JSR-303 and conditional validation with self-validation POJOs

The JSR-303 validation is great. Yes, really. But sometimes it is just too great. Imagine yourself having to do some complex validation on a single data-transfer POJO. Maybe you are collecting the data from a web-form and you need to show an error somewhere, but the default validation rules just don't fit, your to-be-enforced constraints are just too complex to be enforced using default constraints. It can be as simple as having to check for a string to be submitted, if, and only if, a checkbox is selected, but yet it is too complex to achieve using the default rules.

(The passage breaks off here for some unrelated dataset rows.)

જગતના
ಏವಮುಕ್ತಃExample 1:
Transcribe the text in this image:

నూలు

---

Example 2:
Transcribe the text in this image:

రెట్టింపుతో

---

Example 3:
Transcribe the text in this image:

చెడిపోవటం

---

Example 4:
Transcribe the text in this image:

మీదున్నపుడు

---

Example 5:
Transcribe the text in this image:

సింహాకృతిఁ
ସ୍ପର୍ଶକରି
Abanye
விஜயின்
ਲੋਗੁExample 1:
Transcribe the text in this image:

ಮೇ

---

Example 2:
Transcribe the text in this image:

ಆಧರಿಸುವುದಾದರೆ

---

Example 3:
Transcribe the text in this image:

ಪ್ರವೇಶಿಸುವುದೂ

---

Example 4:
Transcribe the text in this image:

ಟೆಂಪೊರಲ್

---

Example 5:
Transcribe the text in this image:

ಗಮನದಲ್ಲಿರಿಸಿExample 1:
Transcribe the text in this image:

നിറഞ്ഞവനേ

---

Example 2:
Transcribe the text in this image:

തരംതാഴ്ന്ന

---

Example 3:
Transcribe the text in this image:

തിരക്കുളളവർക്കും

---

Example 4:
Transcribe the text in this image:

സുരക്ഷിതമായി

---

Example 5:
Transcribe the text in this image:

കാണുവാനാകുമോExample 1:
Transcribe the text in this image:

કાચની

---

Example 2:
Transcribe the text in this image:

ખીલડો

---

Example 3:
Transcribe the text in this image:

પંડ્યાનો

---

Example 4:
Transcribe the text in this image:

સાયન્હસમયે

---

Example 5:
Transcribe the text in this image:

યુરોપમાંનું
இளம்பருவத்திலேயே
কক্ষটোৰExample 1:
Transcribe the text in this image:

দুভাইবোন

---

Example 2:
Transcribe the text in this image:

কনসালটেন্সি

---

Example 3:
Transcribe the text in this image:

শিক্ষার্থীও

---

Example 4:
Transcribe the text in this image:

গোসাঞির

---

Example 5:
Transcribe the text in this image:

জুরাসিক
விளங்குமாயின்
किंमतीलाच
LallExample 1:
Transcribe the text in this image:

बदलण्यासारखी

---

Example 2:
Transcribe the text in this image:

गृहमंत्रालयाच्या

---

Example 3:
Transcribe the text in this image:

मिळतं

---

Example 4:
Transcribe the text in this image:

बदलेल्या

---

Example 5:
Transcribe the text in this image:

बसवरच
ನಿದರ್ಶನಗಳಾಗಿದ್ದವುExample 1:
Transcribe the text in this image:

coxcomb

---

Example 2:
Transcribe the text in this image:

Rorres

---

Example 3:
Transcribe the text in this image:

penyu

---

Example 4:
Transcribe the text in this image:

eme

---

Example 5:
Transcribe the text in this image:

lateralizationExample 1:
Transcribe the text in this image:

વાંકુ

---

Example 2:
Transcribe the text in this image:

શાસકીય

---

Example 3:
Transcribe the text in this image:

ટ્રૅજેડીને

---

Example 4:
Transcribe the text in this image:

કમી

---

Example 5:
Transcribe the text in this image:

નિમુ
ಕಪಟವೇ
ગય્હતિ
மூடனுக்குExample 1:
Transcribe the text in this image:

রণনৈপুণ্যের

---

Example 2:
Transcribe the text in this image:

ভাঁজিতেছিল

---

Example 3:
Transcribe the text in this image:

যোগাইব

Yes, you can define a custom annotation, write a validator, a unit-test for validator, then define a message for the validation error in your Validation.properties file and so on.

Do you really have to do all that? If you are going to reuse the code – yes. But if it is really just a one-time shot? Then a simple short-cut can do the trick: just define a method in your POJO class that will do the validation, then annotate it with an @AssertTrue. 

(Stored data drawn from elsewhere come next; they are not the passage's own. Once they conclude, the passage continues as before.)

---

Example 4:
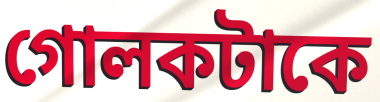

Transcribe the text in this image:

গোলকটাকে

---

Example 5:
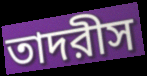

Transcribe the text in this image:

তাদরীস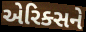
એરિક્સને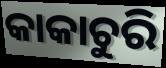
କାକାଚୁରି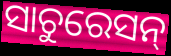
ସାଚୁରେସନ୍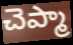
చెప్మా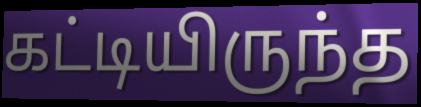
கட்டியிருந்த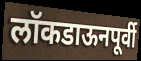
लॉकडाऊनपूर्वीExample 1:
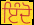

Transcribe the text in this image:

ਇੰਦੋ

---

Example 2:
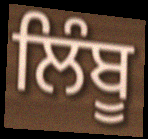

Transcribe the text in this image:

ਲਿੰਬੂ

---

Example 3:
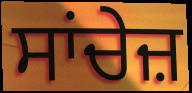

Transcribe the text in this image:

ਸਾਂਚੇਜ਼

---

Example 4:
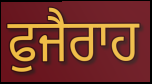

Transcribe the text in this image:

ਫੁਜੈਰਾਹ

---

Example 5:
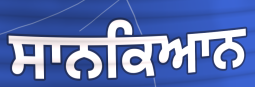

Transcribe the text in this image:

ਸਾਨਕਿਆਨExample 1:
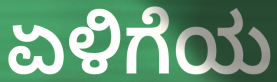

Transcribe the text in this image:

ಏಳಿಗೆಯ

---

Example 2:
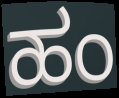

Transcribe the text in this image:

ಹಂ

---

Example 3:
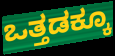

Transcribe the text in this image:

ಒತ್ತಡಕ್ಕೂ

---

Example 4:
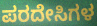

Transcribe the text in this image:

ಪರದೇಸಿಗಳ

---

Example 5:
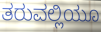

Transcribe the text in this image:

ತರುವಲ್ಲಿಯೂ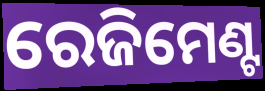
ରେଜିମେଣ୍ଟ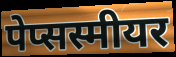
पेप्सस्मीयर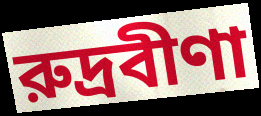
রুদ্রবীণা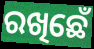
ରଖିଛେଁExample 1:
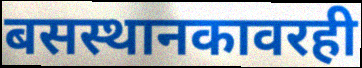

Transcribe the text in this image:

बसस्थानकावरही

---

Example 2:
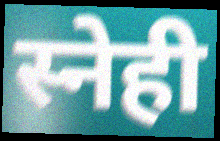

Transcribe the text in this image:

स्नेही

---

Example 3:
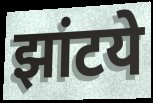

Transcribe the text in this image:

झांटये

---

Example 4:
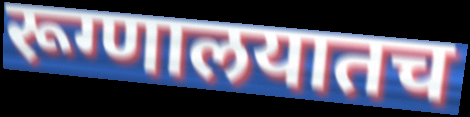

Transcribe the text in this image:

रूग्णालयातच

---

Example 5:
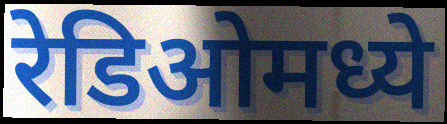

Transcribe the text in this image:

रेडिओमध्ये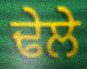
ਢੇਲੇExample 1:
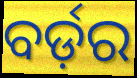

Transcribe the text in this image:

ବର୍ଡ଼ର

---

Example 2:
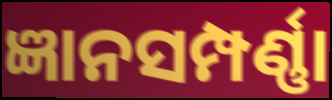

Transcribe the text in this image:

ଜ୍ଞାନସମ୍ପର୍ଣ୍ଣା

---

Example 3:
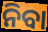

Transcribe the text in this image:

ନିବା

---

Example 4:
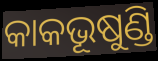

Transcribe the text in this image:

କାକଭୂଷୁଣ୍ଡି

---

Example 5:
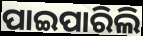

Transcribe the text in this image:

ପାଇପାରିଲି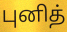
புனித்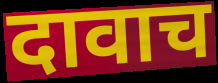
दावाच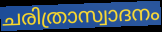
ചരിത്രാസ്വാദനം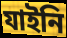
যাইনিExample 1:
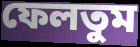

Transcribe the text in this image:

ফেলতুম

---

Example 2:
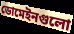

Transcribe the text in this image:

ডোমেইনগুলো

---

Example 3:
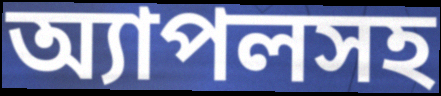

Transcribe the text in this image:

অ্যাপলসহ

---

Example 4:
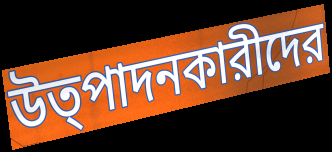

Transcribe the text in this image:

উত্পাদনকারীদের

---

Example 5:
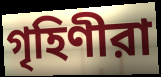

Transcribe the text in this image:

গৃহিণীরা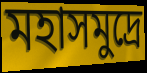
মহাসমুদ্রে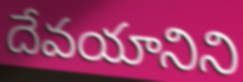
దేవయానిని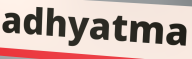
adhyatmaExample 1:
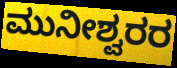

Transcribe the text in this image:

ಮುನೀಶ್ವರರ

public class YourDataTransferObject {

// … your fields, getters and setters

@AssertTrue(message="Your custom validation message")
public boolean isValid() {
  //...do your non-standard validation stuff here

  //and return true if the object is valid
  }

}

And, assuming you have a Spring form with an instance of YourDataObject as your command object (form object), your JSP can contain the following code.

YourSpringWebForm.jsp:

<form:errors path="valid">

<!-- Put it wherever you like: next to an input field, in the header, etc. -->

No boilerplate code. It's that simple. You might need to write a unit test for your method (you probably do), but it's still a lot simpler than setting up a whole bunch of mock objects to test a custom validator object.

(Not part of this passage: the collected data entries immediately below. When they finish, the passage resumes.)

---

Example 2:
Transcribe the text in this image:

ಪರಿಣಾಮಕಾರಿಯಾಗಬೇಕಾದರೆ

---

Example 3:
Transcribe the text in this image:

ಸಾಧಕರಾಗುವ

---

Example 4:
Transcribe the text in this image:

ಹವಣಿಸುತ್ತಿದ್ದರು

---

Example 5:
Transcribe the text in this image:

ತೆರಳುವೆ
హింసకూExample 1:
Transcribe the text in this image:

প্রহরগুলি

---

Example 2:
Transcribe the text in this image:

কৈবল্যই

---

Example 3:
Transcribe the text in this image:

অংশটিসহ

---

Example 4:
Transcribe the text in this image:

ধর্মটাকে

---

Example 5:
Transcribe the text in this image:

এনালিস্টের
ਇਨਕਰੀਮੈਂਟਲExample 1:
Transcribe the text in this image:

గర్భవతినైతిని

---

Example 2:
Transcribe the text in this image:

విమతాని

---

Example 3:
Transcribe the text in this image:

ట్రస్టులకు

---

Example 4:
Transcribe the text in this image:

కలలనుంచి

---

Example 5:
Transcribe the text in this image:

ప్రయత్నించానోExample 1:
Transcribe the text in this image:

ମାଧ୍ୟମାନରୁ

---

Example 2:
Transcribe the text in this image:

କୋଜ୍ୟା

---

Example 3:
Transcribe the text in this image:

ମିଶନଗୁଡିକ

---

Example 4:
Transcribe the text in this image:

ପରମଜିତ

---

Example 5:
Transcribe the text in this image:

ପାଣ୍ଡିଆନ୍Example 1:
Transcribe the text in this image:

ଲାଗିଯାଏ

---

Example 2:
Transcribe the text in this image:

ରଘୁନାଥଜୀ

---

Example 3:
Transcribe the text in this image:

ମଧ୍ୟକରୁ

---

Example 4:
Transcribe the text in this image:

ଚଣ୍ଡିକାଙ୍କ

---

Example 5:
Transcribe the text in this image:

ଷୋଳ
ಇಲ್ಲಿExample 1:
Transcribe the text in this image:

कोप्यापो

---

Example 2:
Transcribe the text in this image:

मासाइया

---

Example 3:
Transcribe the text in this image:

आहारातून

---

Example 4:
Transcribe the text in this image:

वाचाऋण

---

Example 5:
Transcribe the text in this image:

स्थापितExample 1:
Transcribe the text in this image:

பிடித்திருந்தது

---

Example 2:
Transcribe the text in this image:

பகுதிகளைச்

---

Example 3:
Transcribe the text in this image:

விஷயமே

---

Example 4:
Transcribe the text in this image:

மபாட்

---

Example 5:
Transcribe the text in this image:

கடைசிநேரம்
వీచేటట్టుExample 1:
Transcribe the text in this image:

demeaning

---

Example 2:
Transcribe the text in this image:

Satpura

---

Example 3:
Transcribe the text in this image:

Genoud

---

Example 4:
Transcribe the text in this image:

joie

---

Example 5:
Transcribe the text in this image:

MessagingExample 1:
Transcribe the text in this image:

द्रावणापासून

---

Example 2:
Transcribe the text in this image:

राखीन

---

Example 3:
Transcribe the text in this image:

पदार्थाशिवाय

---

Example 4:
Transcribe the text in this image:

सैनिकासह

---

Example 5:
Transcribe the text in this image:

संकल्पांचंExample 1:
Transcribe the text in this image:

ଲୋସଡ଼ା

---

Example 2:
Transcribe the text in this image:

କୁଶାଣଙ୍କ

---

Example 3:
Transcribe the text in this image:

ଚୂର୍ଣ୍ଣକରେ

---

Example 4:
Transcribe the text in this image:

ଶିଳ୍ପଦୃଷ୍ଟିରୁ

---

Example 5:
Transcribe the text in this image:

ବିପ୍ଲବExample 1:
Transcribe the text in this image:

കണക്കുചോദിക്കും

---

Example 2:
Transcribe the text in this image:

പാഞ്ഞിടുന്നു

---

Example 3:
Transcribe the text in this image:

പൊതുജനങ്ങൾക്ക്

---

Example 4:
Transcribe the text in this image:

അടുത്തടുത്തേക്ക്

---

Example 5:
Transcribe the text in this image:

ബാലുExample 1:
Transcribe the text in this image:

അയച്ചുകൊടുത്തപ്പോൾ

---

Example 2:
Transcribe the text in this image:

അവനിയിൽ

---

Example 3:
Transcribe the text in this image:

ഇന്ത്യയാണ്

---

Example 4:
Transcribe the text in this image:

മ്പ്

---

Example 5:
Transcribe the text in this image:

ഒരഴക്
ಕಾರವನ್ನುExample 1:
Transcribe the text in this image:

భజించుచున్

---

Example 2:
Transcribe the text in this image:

This approach can save you some effort, if you don't really plan to reuse the code. If you ever need to reuse the validation logic – the refactoring is very simple: you just move the validation code from your POJO to a validator object. 


P.S. Disclaimer: this is just a quick-and-dirty solution for one-time validation scenarios. I don't suggest using this approach in all and every case, but in my experience, it can save some time now and then.